- WHAT YOU HAVE TO DO -
Copy the lines between the one containing "Övmüşde Yaratmış Kendi Nurundan" and the one containing "Proudly powered by WordPress", inclusive, reproducing each one word for word.

BEGIN RECORDS FOR THIS TASK

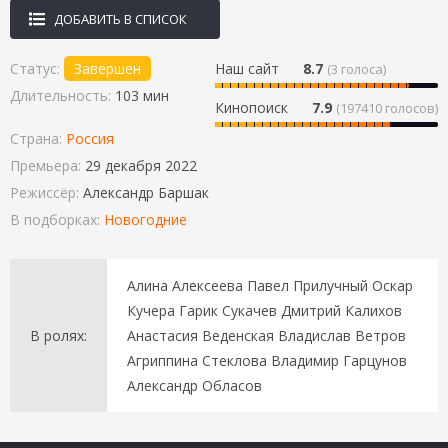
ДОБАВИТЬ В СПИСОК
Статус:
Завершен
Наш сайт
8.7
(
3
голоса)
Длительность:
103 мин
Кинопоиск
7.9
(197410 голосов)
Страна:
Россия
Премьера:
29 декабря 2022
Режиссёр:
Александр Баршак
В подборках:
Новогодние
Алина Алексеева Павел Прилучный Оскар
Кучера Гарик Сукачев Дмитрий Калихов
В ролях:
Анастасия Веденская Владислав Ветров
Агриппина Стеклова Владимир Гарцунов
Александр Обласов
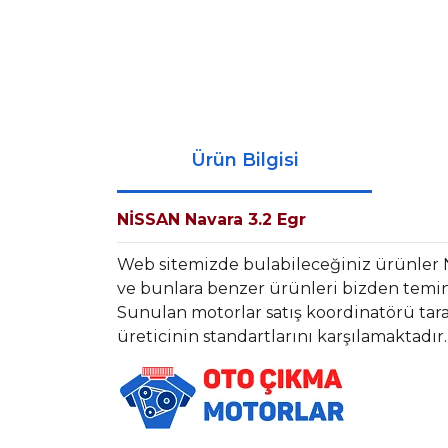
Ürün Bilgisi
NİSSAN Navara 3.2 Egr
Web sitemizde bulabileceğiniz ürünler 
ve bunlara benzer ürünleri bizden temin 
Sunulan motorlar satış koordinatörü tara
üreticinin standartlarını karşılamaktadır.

END RECORDS FOR THIS TASK
BEGIN RECORDS FOR THIS TASK

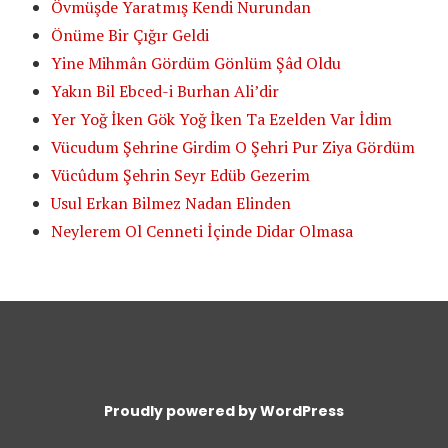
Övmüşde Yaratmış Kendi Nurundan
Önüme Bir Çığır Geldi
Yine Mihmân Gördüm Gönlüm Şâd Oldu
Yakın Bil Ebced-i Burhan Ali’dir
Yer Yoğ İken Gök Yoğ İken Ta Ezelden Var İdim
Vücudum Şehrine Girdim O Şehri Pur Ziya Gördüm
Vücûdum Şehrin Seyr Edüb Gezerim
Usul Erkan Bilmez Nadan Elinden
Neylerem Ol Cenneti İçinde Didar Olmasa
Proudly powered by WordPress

END RECORDS FOR THIS TASK

- OUTPUT -
Övmüşde Yaratmış Kendi Nurundan
Önüme Bir Çığır Geldi
Yine Mihmân Gördüm Gönlüm Şâd Oldu
Yakın Bil Ebced-i Burhan Ali’dir
Yer Yoğ İken Gök Yoğ İken Ta Ezelden Var İdim
Vücudum Şehrine Girdim O Şehri Pur Ziya Gördüm
Vücûdum Şehrin Seyr Edüb Gezerim
Usul Erkan Bilmez Nadan Elinden
Neylerem Ol Cenneti İçinde Didar Olmasa
Proudly powered by WordPress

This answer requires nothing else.